Stored data entries:
···
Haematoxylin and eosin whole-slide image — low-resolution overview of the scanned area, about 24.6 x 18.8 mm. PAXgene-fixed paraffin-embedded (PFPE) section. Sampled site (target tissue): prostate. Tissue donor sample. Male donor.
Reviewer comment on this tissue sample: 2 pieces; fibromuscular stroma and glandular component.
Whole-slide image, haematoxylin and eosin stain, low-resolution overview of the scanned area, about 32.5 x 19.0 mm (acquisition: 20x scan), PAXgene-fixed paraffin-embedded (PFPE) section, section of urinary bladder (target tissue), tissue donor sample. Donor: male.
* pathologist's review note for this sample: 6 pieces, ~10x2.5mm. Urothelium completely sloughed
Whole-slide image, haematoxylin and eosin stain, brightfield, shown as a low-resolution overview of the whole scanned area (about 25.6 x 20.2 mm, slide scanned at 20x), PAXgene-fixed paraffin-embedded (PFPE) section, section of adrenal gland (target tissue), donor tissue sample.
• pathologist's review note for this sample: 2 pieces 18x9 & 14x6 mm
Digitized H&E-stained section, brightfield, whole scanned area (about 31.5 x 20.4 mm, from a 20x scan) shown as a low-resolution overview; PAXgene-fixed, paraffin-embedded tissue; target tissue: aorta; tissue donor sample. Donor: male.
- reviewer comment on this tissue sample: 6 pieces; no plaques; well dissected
···
- **PROBLEM**: All lines in the entries above that include "this" should be found and copied.

- **TASK OUTPUT**:
Reviewer comment on this tissue sample: 2 pieces; fibromuscular stroma and glandular component.
* pathologist's review note for this sample: 6 pieces, ~10x2.5mm. Urothelium completely sloughed
• pathologist's review note for this sample: 2 pieces 18x9 & 14x6 mm
- reviewer comment on this tissue sample: 6 pieces; no plaques; well dissected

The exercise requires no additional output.